- _Problem_: Everything in the listing except the pictures should be written out exactly.
◆ ◆ ◆ ◆
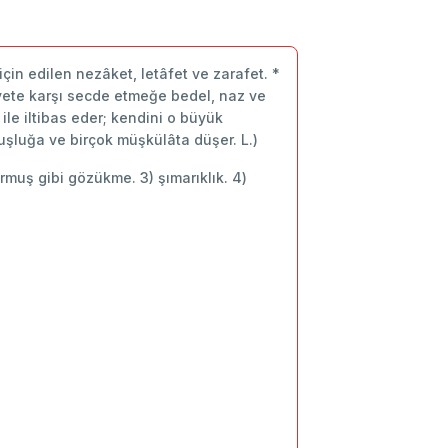
çin edilen nezâket, letâfet ve zarafet. *
hiyete karşı secde etmeğe bedel, naz ve
ile iltibas eder; kendini o büyük
luğa ve birçok müşkülâta düşer. L.)
yormuş gibi gözükme. 3) şımarıklık. 4)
◆ ◆ ◆ ◆
- _Solution for this exercise_:
çin edilen nezâket, letâfet ve zarafet. *
hiyete karşı secde etmeğe bedel, naz ve
ile iltibas eder; kendini o büyük
luğa ve birçok müşkülâta düşer. L.)
yormuş gibi gözükme. 3) şımarıklık. 4)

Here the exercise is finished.